Written task:
Collect each line below that contains the string "common". Case counts, so a line qualifies only if its capitalization matches.

*-*-*

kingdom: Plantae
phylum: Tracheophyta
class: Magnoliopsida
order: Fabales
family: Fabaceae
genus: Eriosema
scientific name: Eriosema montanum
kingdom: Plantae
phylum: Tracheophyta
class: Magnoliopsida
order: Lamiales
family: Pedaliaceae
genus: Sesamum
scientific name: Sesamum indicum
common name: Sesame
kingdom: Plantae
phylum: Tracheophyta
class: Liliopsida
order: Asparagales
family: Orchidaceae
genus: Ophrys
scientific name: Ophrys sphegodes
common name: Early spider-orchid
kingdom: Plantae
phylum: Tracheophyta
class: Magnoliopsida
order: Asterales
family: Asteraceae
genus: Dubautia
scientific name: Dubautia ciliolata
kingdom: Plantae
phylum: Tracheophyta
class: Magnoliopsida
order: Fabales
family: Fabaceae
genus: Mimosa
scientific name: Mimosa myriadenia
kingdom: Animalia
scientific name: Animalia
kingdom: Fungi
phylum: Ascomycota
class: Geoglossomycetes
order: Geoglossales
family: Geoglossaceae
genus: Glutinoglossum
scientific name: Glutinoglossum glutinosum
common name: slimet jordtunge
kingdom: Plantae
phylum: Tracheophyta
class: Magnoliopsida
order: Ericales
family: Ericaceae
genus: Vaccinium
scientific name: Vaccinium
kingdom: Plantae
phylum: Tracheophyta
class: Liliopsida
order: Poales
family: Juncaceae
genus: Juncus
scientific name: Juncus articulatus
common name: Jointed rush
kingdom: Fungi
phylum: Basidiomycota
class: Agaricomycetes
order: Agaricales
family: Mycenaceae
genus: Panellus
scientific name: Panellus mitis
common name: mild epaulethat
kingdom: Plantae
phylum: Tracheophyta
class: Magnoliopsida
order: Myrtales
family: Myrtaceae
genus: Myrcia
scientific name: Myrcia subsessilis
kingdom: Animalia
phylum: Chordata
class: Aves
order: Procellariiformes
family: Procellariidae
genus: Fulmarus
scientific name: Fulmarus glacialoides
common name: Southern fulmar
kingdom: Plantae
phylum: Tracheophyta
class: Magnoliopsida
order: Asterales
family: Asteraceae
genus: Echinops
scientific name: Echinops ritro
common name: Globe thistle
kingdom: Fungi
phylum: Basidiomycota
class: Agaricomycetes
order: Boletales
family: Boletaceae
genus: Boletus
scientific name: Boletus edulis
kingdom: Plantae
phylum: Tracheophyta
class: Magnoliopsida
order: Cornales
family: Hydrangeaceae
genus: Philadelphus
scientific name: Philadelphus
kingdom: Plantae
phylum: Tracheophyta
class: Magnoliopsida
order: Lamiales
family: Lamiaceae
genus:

*-*-*

The completed task:
common name: Sesame
common name: Early spider-orchid
common name: slimet jordtunge
common name: Jointed rush
common name: mild epaulethat
common name: Southern fulmar
common name: Globe thistle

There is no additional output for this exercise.